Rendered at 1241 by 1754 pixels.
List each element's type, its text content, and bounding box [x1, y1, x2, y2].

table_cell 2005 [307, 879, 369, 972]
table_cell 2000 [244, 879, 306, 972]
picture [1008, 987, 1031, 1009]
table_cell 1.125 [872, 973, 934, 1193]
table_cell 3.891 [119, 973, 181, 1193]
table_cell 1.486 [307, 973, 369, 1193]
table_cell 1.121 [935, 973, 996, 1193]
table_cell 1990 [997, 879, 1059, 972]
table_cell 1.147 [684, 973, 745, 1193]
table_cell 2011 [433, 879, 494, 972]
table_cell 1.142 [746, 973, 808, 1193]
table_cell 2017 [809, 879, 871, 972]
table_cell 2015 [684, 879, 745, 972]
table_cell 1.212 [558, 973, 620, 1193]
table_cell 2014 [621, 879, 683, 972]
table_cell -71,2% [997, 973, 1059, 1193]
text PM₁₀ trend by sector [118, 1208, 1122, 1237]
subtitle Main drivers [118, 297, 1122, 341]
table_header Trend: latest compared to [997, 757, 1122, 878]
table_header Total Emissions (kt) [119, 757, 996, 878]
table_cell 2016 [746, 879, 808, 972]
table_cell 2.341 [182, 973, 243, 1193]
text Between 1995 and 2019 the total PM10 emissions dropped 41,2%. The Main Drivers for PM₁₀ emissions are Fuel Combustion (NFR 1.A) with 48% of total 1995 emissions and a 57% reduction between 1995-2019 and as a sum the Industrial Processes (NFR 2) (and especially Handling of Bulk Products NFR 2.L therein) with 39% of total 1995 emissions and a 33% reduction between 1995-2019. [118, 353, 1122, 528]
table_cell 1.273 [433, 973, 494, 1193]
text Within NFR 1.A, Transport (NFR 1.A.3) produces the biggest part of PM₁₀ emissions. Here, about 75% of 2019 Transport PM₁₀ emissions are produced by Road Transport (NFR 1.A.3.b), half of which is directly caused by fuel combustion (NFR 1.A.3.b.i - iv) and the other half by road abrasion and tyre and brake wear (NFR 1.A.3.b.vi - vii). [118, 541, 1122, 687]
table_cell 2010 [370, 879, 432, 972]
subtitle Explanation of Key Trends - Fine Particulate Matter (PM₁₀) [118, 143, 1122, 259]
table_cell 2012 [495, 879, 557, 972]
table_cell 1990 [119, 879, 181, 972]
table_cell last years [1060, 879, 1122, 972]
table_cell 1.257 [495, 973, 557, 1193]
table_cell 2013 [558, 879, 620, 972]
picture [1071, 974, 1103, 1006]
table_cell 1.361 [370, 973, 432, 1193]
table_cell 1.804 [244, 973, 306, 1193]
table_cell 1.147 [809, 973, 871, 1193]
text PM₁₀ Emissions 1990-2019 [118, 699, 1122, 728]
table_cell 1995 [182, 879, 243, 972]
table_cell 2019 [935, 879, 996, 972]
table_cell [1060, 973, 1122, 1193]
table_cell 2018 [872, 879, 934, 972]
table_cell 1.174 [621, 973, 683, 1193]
:::
▶ [WORK TO DO]:
Please reproduce all of the data above line for line, without changing anything.

▶ [RESULT OF THE TASK]:
Rendered at 1241 by 1754 pixels.
List each element's type, its text content, and bounding box [x1, y1, x2, y2].

table_cell 2005 [307, 879, 369, 972]
table_cell 2000 [244, 879, 306, 972]
picture [1008, 987, 1031, 1009]
table_cell 1.125 [872, 973, 934, 1193]
table_cell 3.891 [119, 973, 181, 1193]
table_cell 1.486 [307, 973, 369, 1193]
table_cell 1.121 [935, 973, 996, 1193]
table_cell 1990 [997, 879, 1059, 972]
table_cell 1.147 [684, 973, 745, 1193]
table_cell 2011 [433, 879, 494, 972]
table_cell 1.142 [746, 973, 808, 1193]
table_cell 2017 [809, 879, 871, 972]
table_cell 2015 [684, 879, 745, 972]
table_cell 1.212 [558, 973, 620, 1193]
table_cell 2014 [621, 879, 683, 972]
table_cell -71,2% [997, 973, 1059, 1193]
text PM₁₀ trend by sector [118, 1208, 1122, 1237]
subtitle Main drivers [118, 297, 1122, 341]
table_header Trend: latest compared to [997, 757, 1122, 878]
table_header Total Emissions (kt) [119, 757, 996, 878]
table_cell 2016 [746, 879, 808, 972]
table_cell 2.341 [182, 973, 243, 1193]
text Between 1995 and 2019 the total PM10 emissions dropped 41,2%. The Main Drivers for PM₁₀ emissions are Fuel Combustion (NFR 1.A) with 48% of total 1995 emissions and a 57% reduction between 1995-2019 and as a sum the Industrial Processes (NFR 2) (and especially Handling of Bulk Products NFR 2.L therein) with 39% of total 1995 emissions and a 33% reduction between 1995-2019. [118, 353, 1122, 528]
table_cell 1.273 [433, 973, 494, 1193]
text Within NFR 1.A, Transport (NFR 1.A.3) produces the biggest part of PM₁₀ emissions. Here, about 75% of 2019 Transport PM₁₀ emissions are produced by Road Transport (NFR 1.A.3.b), half of which is directly caused by fuel combustion (NFR 1.A.3.b.i - iv) and the other half by road abrasion and tyre and brake wear (NFR 1.A.3.b.vi - vii). [118, 541, 1122, 687]
table_cell 2010 [370, 879, 432, 972]
subtitle Explanation of Key Trends - Fine Particulate Matter (PM₁₀) [118, 143, 1122, 259]
table_cell 2012 [495, 879, 557, 972]
table_cell 1990 [119, 879, 181, 972]
table_cell last years [1060, 879, 1122, 972]
table_cell 1.257 [495, 973, 557, 1193]
table_cell 2013 [558, 879, 620, 972]
picture [1071, 974, 1103, 1006]
table_cell 1.361 [370, 973, 432, 1193]
table_cell 1.804 [244, 973, 306, 1193]
table_cell 1.147 [809, 973, 871, 1193]
text PM₁₀ Emissions 1990-2019 [118, 699, 1122, 728]
table_cell 1995 [182, 879, 243, 972]
table_cell 2019 [935, 879, 996, 972]
table_cell [1060, 973, 1122, 1193]
table_cell 2018 [872, 879, 934, 972]
table_cell 1.174 [621, 973, 683, 1193]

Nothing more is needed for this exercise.